The Blue Angels gave another ride to a Milwaukee educator, honoring her as a “Key Influencer.” It’s an honor the Blues give to a person who helps “shape attitudes and opinions of youth in their communities. People turn to Key Influencers for advice and information because they have credibility.”

“Flying these deserving candidates, in cooperation with media presence, will promote the Navy and Marine Corps as professional and exciting organizations with which to serve.”

For this visit to Wisconsin, the Blue Angels gave that honor to Kristin Adler of Cristo Rey Jesuit High School Milwaukee.

“It was a little intense, but our training was good,” she said after her flight.

She helps the students with their work-study program and the companies that bring the students in.

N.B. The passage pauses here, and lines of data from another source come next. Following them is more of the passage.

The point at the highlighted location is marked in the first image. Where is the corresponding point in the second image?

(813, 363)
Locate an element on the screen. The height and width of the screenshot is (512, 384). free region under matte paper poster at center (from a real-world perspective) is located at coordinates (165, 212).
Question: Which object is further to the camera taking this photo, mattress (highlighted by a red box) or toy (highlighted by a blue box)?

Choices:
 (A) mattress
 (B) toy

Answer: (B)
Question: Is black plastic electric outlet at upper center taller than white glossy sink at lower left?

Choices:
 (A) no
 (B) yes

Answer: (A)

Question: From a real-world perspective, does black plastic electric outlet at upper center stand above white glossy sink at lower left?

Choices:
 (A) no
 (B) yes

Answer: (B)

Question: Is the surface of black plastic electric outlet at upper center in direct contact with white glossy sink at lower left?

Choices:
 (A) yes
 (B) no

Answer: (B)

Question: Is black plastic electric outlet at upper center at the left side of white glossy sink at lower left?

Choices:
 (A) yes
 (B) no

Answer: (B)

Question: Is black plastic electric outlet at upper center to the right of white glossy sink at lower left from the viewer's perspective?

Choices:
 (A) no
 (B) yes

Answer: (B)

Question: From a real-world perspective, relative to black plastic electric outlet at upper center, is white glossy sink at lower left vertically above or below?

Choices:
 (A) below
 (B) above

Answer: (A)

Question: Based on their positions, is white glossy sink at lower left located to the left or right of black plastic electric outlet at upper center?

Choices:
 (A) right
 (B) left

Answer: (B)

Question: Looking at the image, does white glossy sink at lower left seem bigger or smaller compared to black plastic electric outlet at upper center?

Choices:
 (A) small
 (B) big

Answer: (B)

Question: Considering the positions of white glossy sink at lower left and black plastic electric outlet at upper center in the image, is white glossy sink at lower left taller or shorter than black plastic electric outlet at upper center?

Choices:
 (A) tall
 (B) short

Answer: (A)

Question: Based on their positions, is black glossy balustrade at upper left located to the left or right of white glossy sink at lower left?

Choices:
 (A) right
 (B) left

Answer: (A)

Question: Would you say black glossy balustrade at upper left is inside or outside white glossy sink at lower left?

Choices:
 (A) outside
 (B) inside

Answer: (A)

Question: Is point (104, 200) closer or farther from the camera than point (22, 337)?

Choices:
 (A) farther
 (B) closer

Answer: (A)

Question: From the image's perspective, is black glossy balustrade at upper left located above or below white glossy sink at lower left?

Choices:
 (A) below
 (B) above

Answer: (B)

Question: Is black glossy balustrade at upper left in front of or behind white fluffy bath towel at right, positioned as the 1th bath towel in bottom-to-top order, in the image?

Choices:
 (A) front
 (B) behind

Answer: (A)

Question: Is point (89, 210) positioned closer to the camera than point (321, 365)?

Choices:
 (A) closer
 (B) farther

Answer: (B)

Each student works five school days a month for a company in the Milwaukee area.

“If you work really hard, and you give back and want to make a difference, that you can do cool stuff like this,” Adler said referencing the Blue Angels.

Things that Stangel’s family will soon see during his Wisconsin homecoming.

He’s served in the Navy for ten years and is now based in Florida. He’s on the road about 300 days a year as a member of the prestigious Blue Angels, where he looks to inspire others to consider the military—and remember those serving.

“We’re just out here to showcase the pride and professionalism of the United States Navy and Marine Corps,” Stangel said. “What you see in the show is what the pilots are doing out there on the other side of the world, just a little different capacity. There’s carriers on the other side of the world right now, and I don’t want to forget those sailors and marines.”

Now, he’s bringing that message home.

The Milwaukee Air & Water Show takes place July 23-24. Attendees will see the Blues flying within 18 inches of each other.

Also flying this weekend are some flyers from the U.S. Air Force, and Wisconsin Air National Guard. Among the highlights – the all-new Blue Angels C-130 Hercules “Fat Albert” Demo Team hits Milwaukee for the first time.

For now, look up in the sky, listen, and you may hear and see the Blue Angels practicing in Milwaukee.

If you’re wondering of all the media in Milwaukee, why the one journalist they picked to ride along with the Blue Angels during this visit is FOX6’s political reporter, Jason Calvi, that’s a good question.

His brother is an F-35 air show pilot in the U.S. Navy. He put a good word for his brother with the Milwaukee Air and Water Show coordinator.